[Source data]
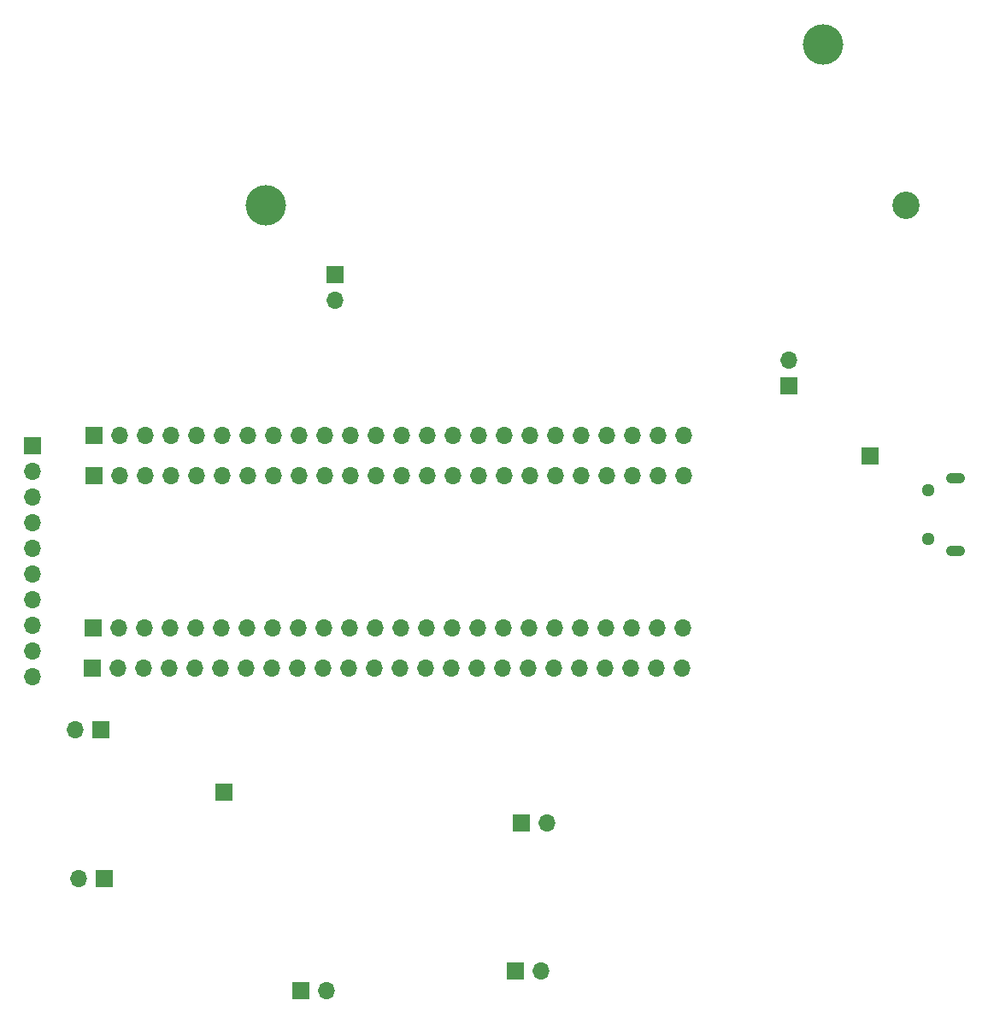
<source format=gbr>
%TF.GenerationSoftware,KiCad,Pcbnew,(7.0.0)*%
%TF.CreationDate,2023-03-21T09:48:06+02:00*%
%TF.ProjectId,HAT,4841542e-6b69-4636-9164-5f7063625858,rev?*%
%TF.SameCoordinates,Original*%
%TF.FileFunction,Soldermask,Bot*%
%TF.FilePolarity,Negative*%
%FSLAX46Y46*%
G04 Gerber Fmt 4.6, Leading zero omitted, Abs format (unit mm)*
G04 Created by KiCad (PCBNEW (7.0.0)) date 2023-03-21 09:48:06*
%MOMM*%
%LPD*%
G01*
G04 APERTURE LIST*
%ADD10R,1.700000X1.700000*%
%ADD11O,1.700000X1.700000*%
%ADD12C,2.700000*%
%ADD13C,4.000000*%
%ADD14O,1.900000X1.070000*%
%ADD15O,1.300000X1.300000*%
G04 APERTURE END LIST*
D10*
%TO.C,J10*%
X102059999Y-79949999D03*
D11*
X104599999Y-79949999D03*
X107139999Y-79949999D03*
X109679999Y-79949999D03*
X112219999Y-79949999D03*
X114759999Y-79949999D03*
X117299999Y-79949999D03*
X119839999Y-79949999D03*
X122379999Y-79949999D03*
X124919999Y-79949999D03*
X127459999Y-79949999D03*
X129999999Y-79949999D03*
X132539999Y-79949999D03*
X135079999Y-79949999D03*
X137619999Y-79949999D03*
X140159999Y-79949999D03*
X142699999Y-79949999D03*
X145239999Y-79949999D03*
X147779999Y-79949999D03*
X150319999Y-79949999D03*
X152859999Y-79949999D03*
X155399999Y-79949999D03*
X157939999Y-79949999D03*
X160479999Y-79949999D03*
%TD*%
D10*
%TO.C,J12*%
X143909999Y-113924923D03*
D11*
X146449999Y-113924923D03*
%TD*%
D10*
%TO.C,J7*%
X178999999Y-62999999D03*
%TD*%
%TO.C,J2*%
X125999999Y-44999999D03*
D11*
X125999999Y-47539999D03*
%TD*%
D10*
%TO.C,J14*%
X102849999Y-90099999D03*
D11*
X100309999Y-90099999D03*
%TD*%
D12*
%TO.C,BT1*%
X182570000Y-38200000D03*
D13*
X174350000Y-22200000D03*
X119150000Y-38200000D03*
%TD*%
D10*
%TO.C,J8*%
X102099999Y-60949999D03*
D11*
X104639999Y-60949999D03*
X107179999Y-60949999D03*
X109719999Y-60949999D03*
X112259999Y-60949999D03*
X114799999Y-60949999D03*
X117339999Y-60949999D03*
X119879999Y-60949999D03*
X122419999Y-60949999D03*
X124959999Y-60949999D03*
X127499999Y-60949999D03*
X130039999Y-60949999D03*
X132579999Y-60949999D03*
X135119999Y-60949999D03*
X137659999Y-60949999D03*
X140199999Y-60949999D03*
X142739999Y-60949999D03*
X145279999Y-60949999D03*
X147819999Y-60949999D03*
X150359999Y-60949999D03*
X152899999Y-60949999D03*
X155439999Y-60949999D03*
X157979999Y-60949999D03*
X160519999Y-60949999D03*
%TD*%
D10*
%TO.C,J1*%
X170999999Y-55999999D03*
D11*
X170999999Y-53459999D03*
%TD*%
D14*
%TO.C,J6*%
X187452799Y-72345199D03*
D15*
X184802799Y-71170199D03*
X184802799Y-66320199D03*
D14*
X187452799Y-65145199D03*
%TD*%
D10*
%TO.C,J15*%
X103149999Y-104799999D03*
D11*
X100609999Y-104799999D03*
%TD*%
D10*
%TO.C,J5*%
X95999999Y-61919999D03*
D11*
X95999999Y-64459999D03*
X95999999Y-66999999D03*
X95999999Y-69539999D03*
X95999999Y-72079999D03*
X95999999Y-74619999D03*
X95999999Y-77159999D03*
X95999999Y-79699999D03*
X95999999Y-82239999D03*
X95999999Y-84779999D03*
%TD*%
D10*
%TO.C,J11*%
X101979999Y-83949999D03*
D11*
X104519999Y-83949999D03*
X107059999Y-83949999D03*
X109599999Y-83949999D03*
X112139999Y-83949999D03*
X114679999Y-83949999D03*
X117219999Y-83949999D03*
X119759999Y-83949999D03*
X122299999Y-83949999D03*
X124839999Y-83949999D03*
X127379999Y-83949999D03*
X129919999Y-83949999D03*
X132459999Y-83949999D03*
X134999999Y-83949999D03*
X137539999Y-83949999D03*
X140079999Y-83949999D03*
X142619999Y-83949999D03*
X145159999Y-83949999D03*
X147699999Y-83949999D03*
X150239999Y-83949999D03*
X152779999Y-83949999D03*
X155319999Y-83949999D03*
X157859999Y-83949999D03*
X160399999Y-83949999D03*
%TD*%
D10*
%TO.C,J4*%
X122601743Y-115919999D03*
D11*
X125141743Y-115919999D03*
%TD*%
D10*
%TO.C,J9*%
X102119999Y-64949999D03*
D11*
X104659999Y-64949999D03*
X107199999Y-64949999D03*
X109739999Y-64949999D03*
X112279999Y-64949999D03*
X114819999Y-64949999D03*
X117359999Y-64949999D03*
X119899999Y-64949999D03*
X122439999Y-64949999D03*
X124979999Y-64949999D03*
X127519999Y-64949999D03*
X130059999Y-64949999D03*
X132599999Y-64949999D03*
X135139999Y-64949999D03*
X137679999Y-64949999D03*
X140219999Y-64949999D03*
X142759999Y-64949999D03*
X145299999Y-64949999D03*
X147839999Y-64949999D03*
X150379999Y-64949999D03*
X152919999Y-64949999D03*
X155459999Y-64949999D03*
X157999999Y-64949999D03*
X160539999Y-64949999D03*
%TD*%
D10*
%TO.C,J3*%
X114999999Y-96212499D03*
%TD*%
%TO.C,J13*%
X144474999Y-99249961D03*
D11*
X147014999Y-99249961D03*
%TD*%
M02*

</source>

_EXERCISE AIM_. Exact repetition of each line above is expected; images are to be omitted.

_SOLUTION TO THE EXERCISE_.
<source format=gbr>
%TF.GenerationSoftware,KiCad,Pcbnew,(7.0.0)*%
%TF.CreationDate,2023-03-21T09:48:06+02:00*%
%TF.ProjectId,HAT,4841542e-6b69-4636-9164-5f7063625858,rev?*%
%TF.SameCoordinates,Original*%
%TF.FileFunction,Soldermask,Bot*%
%TF.FilePolarity,Negative*%
%FSLAX46Y46*%
G04 Gerber Fmt 4.6, Leading zero omitted, Abs format (unit mm)*
G04 Created by KiCad (PCBNEW (7.0.0)) date 2023-03-21 09:48:06*
%MOMM*%
%LPD*%
G01*
G04 APERTURE LIST*
%ADD10R,1.700000X1.700000*%
%ADD11O,1.700000X1.700000*%
%ADD12C,2.700000*%
%ADD13C,4.000000*%
%ADD14O,1.900000X1.070000*%
%ADD15O,1.300000X1.300000*%
G04 APERTURE END LIST*
D10*
%TO.C,J10*%
X102059999Y-79949999D03*
D11*
X104599999Y-79949999D03*
X107139999Y-79949999D03*
X109679999Y-79949999D03*
X112219999Y-79949999D03*
X114759999Y-79949999D03*
X117299999Y-79949999D03*
X119839999Y-79949999D03*
X122379999Y-79949999D03*
X124919999Y-79949999D03*
X127459999Y-79949999D03*
X129999999Y-79949999D03*
X132539999Y-79949999D03*
X135079999Y-79949999D03*
X137619999Y-79949999D03*
X140159999Y-79949999D03*
X142699999Y-79949999D03*
X145239999Y-79949999D03*
X147779999Y-79949999D03*
X150319999Y-79949999D03*
X152859999Y-79949999D03*
X155399999Y-79949999D03*
X157939999Y-79949999D03*
X160479999Y-79949999D03*
%TD*%
D10*
%TO.C,J12*%
X143909999Y-113924923D03*
D11*
X146449999Y-113924923D03*
%TD*%
D10*
%TO.C,J7*%
X178999999Y-62999999D03*
%TD*%
%TO.C,J2*%
X125999999Y-44999999D03*
D11*
X125999999Y-47539999D03*
%TD*%
D10*
%TO.C,J14*%
X102849999Y-90099999D03*
D11*
X100309999Y-90099999D03*
%TD*%
D12*
%TO.C,BT1*%
X182570000Y-38200000D03*
D13*
X174350000Y-22200000D03*
X119150000Y-38200000D03*
%TD*%
D10*
%TO.C,J8*%
X102099999Y-60949999D03*
D11*
X104639999Y-60949999D03*
X107179999Y-60949999D03*
X109719999Y-60949999D03*
X112259999Y-60949999D03*
X114799999Y-60949999D03*
X117339999Y-60949999D03*
X119879999Y-60949999D03*
X122419999Y-60949999D03*
X124959999Y-60949999D03*
X127499999Y-60949999D03*
X130039999Y-60949999D03*
X132579999Y-60949999D03*
X135119999Y-60949999D03*
X137659999Y-60949999D03*
X140199999Y-60949999D03*
X142739999Y-60949999D03*
X145279999Y-60949999D03*
X147819999Y-60949999D03*
X150359999Y-60949999D03*
X152899999Y-60949999D03*
X155439999Y-60949999D03*
X157979999Y-60949999D03*
X160519999Y-60949999D03*
%TD*%
D10*
%TO.C,J1*%
X170999999Y-55999999D03*
D11*
X170999999Y-53459999D03*
%TD*%
D14*
%TO.C,J6*%
X187452799Y-72345199D03*
D15*
X184802799Y-71170199D03*
X184802799Y-66320199D03*
D14*
X187452799Y-65145199D03*
%TD*%
D10*
%TO.C,J15*%
X103149999Y-104799999D03*
D11*
X100609999Y-104799999D03*
%TD*%
D10*
%TO.C,J5*%
X95999999Y-61919999D03*
D11*
X95999999Y-64459999D03*
X95999999Y-66999999D03*
X95999999Y-69539999D03*
X95999999Y-72079999D03*
X95999999Y-74619999D03*
X95999999Y-77159999D03*
X95999999Y-79699999D03*
X95999999Y-82239999D03*
X95999999Y-84779999D03*
%TD*%
D10*
%TO.C,J11*%
X101979999Y-83949999D03*
D11*
X104519999Y-83949999D03*
X107059999Y-83949999D03*
X109599999Y-83949999D03*
X112139999Y-83949999D03*
X114679999Y-83949999D03*
X117219999Y-83949999D03*
X119759999Y-83949999D03*
X122299999Y-83949999D03*
X124839999Y-83949999D03*
X127379999Y-83949999D03*
X129919999Y-83949999D03*
X132459999Y-83949999D03*
X134999999Y-83949999D03*
X137539999Y-83949999D03*
X140079999Y-83949999D03*
X142619999Y-83949999D03*
X145159999Y-83949999D03*
X147699999Y-83949999D03*
X150239999Y-83949999D03*
X152779999Y-83949999D03*
X155319999Y-83949999D03*
X157859999Y-83949999D03*
X160399999Y-83949999D03*
%TD*%
D10*
%TO.C,J4*%
X122601743Y-115919999D03*
D11*
X125141743Y-115919999D03*
%TD*%
D10*
%TO.C,J9*%
X102119999Y-64949999D03*
D11*
X104659999Y-64949999D03*
X107199999Y-64949999D03*
X109739999Y-64949999D03*
X112279999Y-64949999D03*
X114819999Y-64949999D03*
X117359999Y-64949999D03*
X119899999Y-64949999D03*
X122439999Y-64949999D03*
X124979999Y-64949999D03*
X127519999Y-64949999D03*
X130059999Y-64949999D03*
X132599999Y-64949999D03*
X135139999Y-64949999D03*
X137679999Y-64949999D03*
X140219999Y-64949999D03*
X142759999Y-64949999D03*
X145299999Y-64949999D03*
X147839999Y-64949999D03*
X150379999Y-64949999D03*
X152919999Y-64949999D03*
X155459999Y-64949999D03*
X157999999Y-64949999D03*
X160539999Y-64949999D03*
%TD*%
D10*
%TO.C,J3*%
X114999999Y-96212499D03*
%TD*%
%TO.C,J13*%
X144474999Y-99249961D03*
D11*
X147014999Y-99249961D03*
%TD*%
M02*

</source>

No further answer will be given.